Oh, wait... It's lunchtime! :-)

15 May 2008


The cat is out of the bag, the long awaited DA*200/2.8 has hit the market. The german test site Photozone was quick to test it, and delivered a report of mixed feelings. To sum it up, Photozone reports it to be sharp, with nice bokeh and nicely built.

But Adam didn't stay long in Paradise, did he? Photozone complains about Longitudinal Chromatic Aberrations (LoCA) and Purple Fringing (PF). These issues make me shudder. I once owned a Pentax SMC-K 500/4.5 which caused me some frustration in this respect. What makes me shudder, however, is all the trouble I caused the photographer who bought that lens from me. He has serious ambitions as a bird photographer and has had far more than a fair share of frustration over this lens. But any comparison to modern lenses is unfair. The K 500/4.5 is ancient. The way modern lenses manage such distortions is a good sign of progress in lens design. Testers like Photozone paying attention to it is also a good sign. These parameters were not considered in the tests of comparable Nikon and Canon lenses. I wish they were, for the sake of Photozone's credibility and brand-neutrality.

So what's the fuss?

The DA*200/2.8 will render bare twigs, air-strung power lines, flagpoles and other narrow picture elements in a purple colour instead of dark, almost black gray when shot against a bright background. The problem is most pronounced at f/2.8, and diminish quickly when stopping down. It's all gone at f/5.6.

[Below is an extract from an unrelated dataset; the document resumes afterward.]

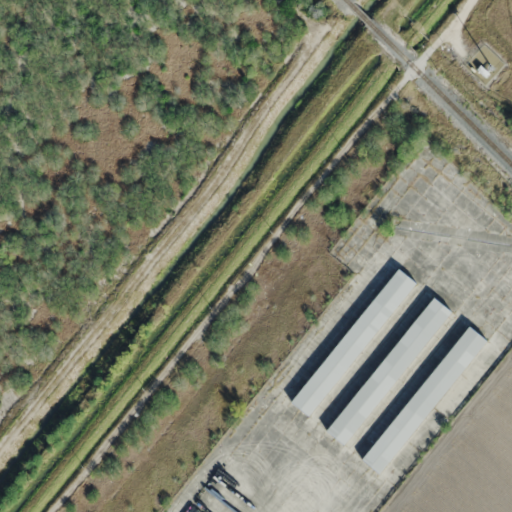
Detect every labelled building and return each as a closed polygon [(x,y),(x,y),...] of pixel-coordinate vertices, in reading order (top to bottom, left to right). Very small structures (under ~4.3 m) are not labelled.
[(474,67),(479,62),(474,57),(469,63),(474,67)] [(477,69),(485,76),(489,72),(481,65),(477,69)] [(293,402),(311,416),(416,282),(398,268),(293,402)] [(329,432),(347,445),(451,311),(433,297),(329,432)] [(487,340),(469,325),(364,460),(382,474),(487,340)]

So, one pertinent question remains. Who, in their right minds, run around shooting backlit twigs at f/2.8?

I know I don't.


05 May 2008

Virtual vs. traditional life

The author Terry Pratchett, (in)famous for his humoristic fantasy books about Discworld, describes himself as not wanting "to get a life, because it feels as though he's trying to lead three already".

As a man of modest capacities, I'll gladly settle for two. Virtual and Traditional. The latter is, of course, the most demanding, and tends to displace the Virtual into the realm of subconciousness or some other unpleasant and possibly Freudian place.

Such as in the past month since my last blogpost. So perhaps I ought to settle for one life? Or even none, in the nerd-ish sense?



For now, I'll just make a promise to myself to keep the Virtual closer to the threshold of conciousness. Because there's no shortage of material for writing.

But I have to dash off now. Monday morning duty calls. Sigh.